(Extracted data entries)
────────
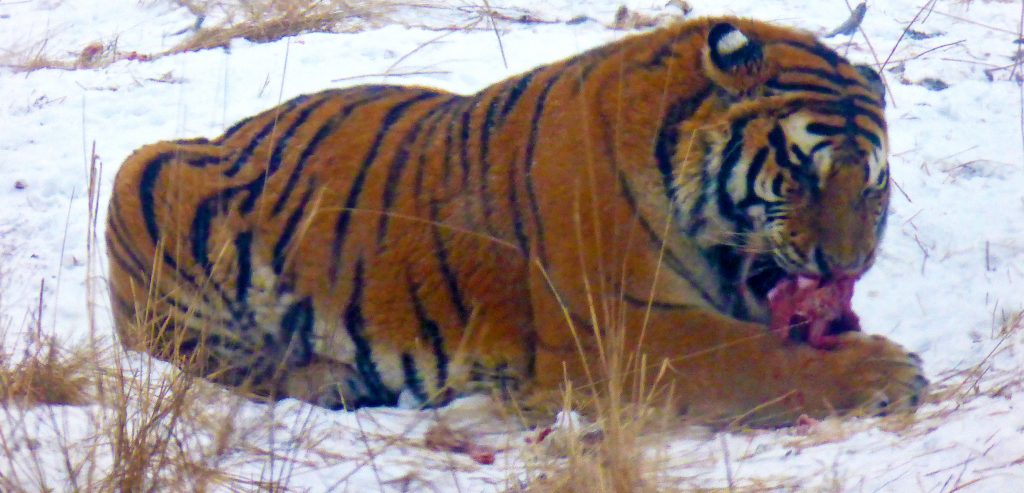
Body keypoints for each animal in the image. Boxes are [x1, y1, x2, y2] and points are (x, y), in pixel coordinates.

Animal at [105, 14, 929, 422]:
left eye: (872, 188)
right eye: (801, 173)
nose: (847, 267)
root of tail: (224, 135)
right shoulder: (620, 332)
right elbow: (758, 357)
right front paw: (886, 370)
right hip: (142, 175)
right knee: (195, 354)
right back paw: (328, 381)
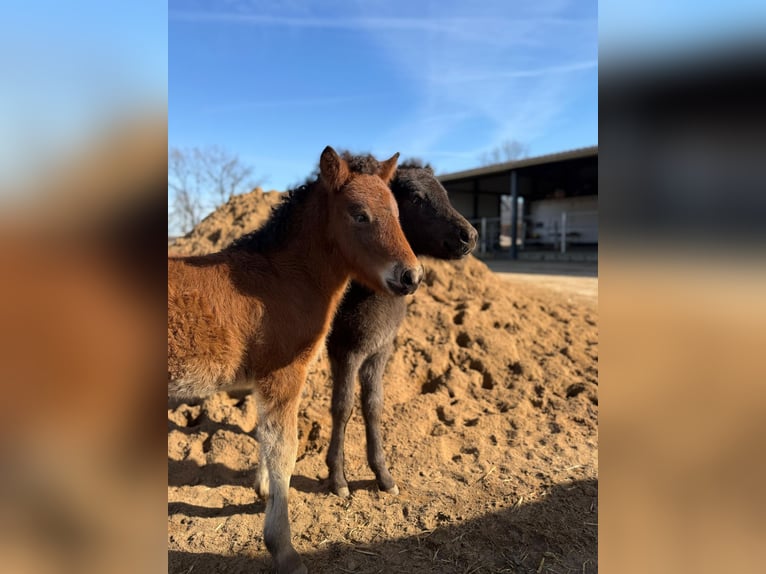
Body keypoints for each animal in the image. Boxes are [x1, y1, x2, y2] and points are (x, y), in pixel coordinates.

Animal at [168, 147, 423, 574]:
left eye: (398, 214)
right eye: (359, 215)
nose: (411, 276)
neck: (279, 280)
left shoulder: (265, 381)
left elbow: (266, 440)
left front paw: (262, 490)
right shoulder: (283, 375)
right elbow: (284, 451)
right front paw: (283, 549)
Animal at [325, 157, 478, 498]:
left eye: (445, 194)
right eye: (417, 198)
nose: (470, 236)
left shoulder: (379, 351)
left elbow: (373, 406)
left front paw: (383, 475)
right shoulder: (346, 352)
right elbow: (342, 407)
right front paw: (338, 479)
────────
**Required work**
Reprint every record exactly and skip the pictures.

**Solution to the problem**
Body keypoints for each animal in the image. Boxes are [x1, y1, x2, y2] and points are (x, y), in pixel coordinates.

Animal at [105, 14, 929, 422]:
left eye: (872, 188)
right eye: (801, 173)
nose: (847, 267)
root of tail: (224, 135)
right shoulder: (620, 332)
right elbow: (758, 357)
right front paw: (886, 370)
right hip: (142, 175)
right knee: (195, 354)
right back paw: (328, 381)
Body keypoints for each animal in the image. Boxes are [x1, y1, x2, y2] and points are (x, y), in pixel coordinates.

Animal at [168, 147, 423, 574]:
left eye: (398, 214)
right eye: (359, 215)
nose: (411, 276)
neck: (279, 280)
left shoulder: (265, 381)
left elbow: (266, 440)
left front paw: (262, 490)
right shoulder: (283, 375)
right elbow: (284, 451)
right front paw: (283, 549)
Animal at [325, 157, 478, 498]:
left eye: (445, 194)
right eye: (417, 198)
nose: (470, 236)
left shoulder: (379, 351)
left elbow: (373, 406)
left front paw: (383, 475)
right shoulder: (346, 352)
right elbow: (342, 407)
right front paw: (338, 479)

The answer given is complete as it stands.